Sally Goodall and Paul Shurman, two former NHC Tour winners, and Trey Stiles are making their record 21st appearances in the championship. No fewer than 141 entrants are in for the first time. The participants’ ages range from 23 to 83.

Players cannot buy their way into the NHC. They earned their spots by playing in tournaments during the last year at racetracks or online.

The competition format remains the same for the 10th year in a row. Players make mythical $2 win-place bets Friday and Saturday using a combination of 16 mandatory races declared by a competition committee and 20 optional choices made individually. The top 64 finishers are guaranteed $10,000 each and advance to Sunday morning’s semifinals, which are made up of 10 optional races chosen by each surviving player. From there the top 10 are assured of at least $50,000 each, and they play the same seven races Sunday afternoon at the final table to determine cash payouts. They range from $50,000 for 10th place to the estimated $750,000 first prize that will be nailed down by the final number of tournament entries.

Chamblin said the NTRA is considering a change to what has been the NHC’s traditional, final-table format.

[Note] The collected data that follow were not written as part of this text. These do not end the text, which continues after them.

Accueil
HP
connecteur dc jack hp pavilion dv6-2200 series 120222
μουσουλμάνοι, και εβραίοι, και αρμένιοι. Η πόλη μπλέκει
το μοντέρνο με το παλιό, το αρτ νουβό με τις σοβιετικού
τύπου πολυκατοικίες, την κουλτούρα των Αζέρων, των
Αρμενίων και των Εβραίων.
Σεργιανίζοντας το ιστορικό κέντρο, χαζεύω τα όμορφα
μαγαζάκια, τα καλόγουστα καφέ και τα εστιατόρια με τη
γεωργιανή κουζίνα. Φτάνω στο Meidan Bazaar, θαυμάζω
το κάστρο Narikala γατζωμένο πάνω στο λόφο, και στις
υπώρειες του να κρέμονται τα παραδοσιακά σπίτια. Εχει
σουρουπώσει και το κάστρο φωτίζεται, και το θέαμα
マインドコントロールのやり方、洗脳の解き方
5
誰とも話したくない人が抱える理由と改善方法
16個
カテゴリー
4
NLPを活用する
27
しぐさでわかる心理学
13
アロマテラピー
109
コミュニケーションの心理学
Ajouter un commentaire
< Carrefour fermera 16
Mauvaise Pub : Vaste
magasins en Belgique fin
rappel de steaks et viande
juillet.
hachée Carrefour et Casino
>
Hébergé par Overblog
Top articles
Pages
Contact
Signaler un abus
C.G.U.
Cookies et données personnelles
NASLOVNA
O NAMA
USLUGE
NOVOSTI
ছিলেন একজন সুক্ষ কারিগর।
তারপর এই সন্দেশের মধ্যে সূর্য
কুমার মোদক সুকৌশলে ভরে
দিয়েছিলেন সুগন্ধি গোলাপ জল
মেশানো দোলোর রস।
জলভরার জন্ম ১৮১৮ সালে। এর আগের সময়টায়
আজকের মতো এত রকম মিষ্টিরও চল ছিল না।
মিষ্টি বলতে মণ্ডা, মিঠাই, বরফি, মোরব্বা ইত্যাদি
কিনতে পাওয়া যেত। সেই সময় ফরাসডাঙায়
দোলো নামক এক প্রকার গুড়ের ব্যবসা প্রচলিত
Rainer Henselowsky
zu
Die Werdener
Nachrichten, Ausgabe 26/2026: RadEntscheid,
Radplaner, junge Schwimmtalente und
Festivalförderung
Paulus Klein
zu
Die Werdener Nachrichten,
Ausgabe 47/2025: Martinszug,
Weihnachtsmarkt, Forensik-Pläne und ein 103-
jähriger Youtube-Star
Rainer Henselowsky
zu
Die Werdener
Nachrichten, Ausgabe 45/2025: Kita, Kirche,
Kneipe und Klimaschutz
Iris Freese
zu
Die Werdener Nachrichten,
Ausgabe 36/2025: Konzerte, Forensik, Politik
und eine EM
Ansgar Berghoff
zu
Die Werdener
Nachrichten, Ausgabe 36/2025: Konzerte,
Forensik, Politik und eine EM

“We’ve been talking about how we might add a little more drama to the final table in the future,” Chamblin said. “But we really haven’t made any decisions one way or another. There is talk about the possibility of eliminating players from the final table so that you could potentially get down to two or three players at the end playing the last race. We’re modeling all that and seeing how it would have potentially impacted past NHCs if we had an elimination process like that.”

The NHC runs from noon to 9 p.m. EST both Friday and Saturday. In addition to the 64-player semifinals, there is a consolation tournament that will run concurrently Sunday from noon to 4 p.m. EDT. The championship finals are scheduled to start Sunday at 5 p.m. and run until a winner is declared around 9 p.m. EDT.

Coverage of the National Horseplayers Championship is made possible in part by the National Thoroughbred Racing Association, which is providing hotel accommodations to Horse Racing Nation.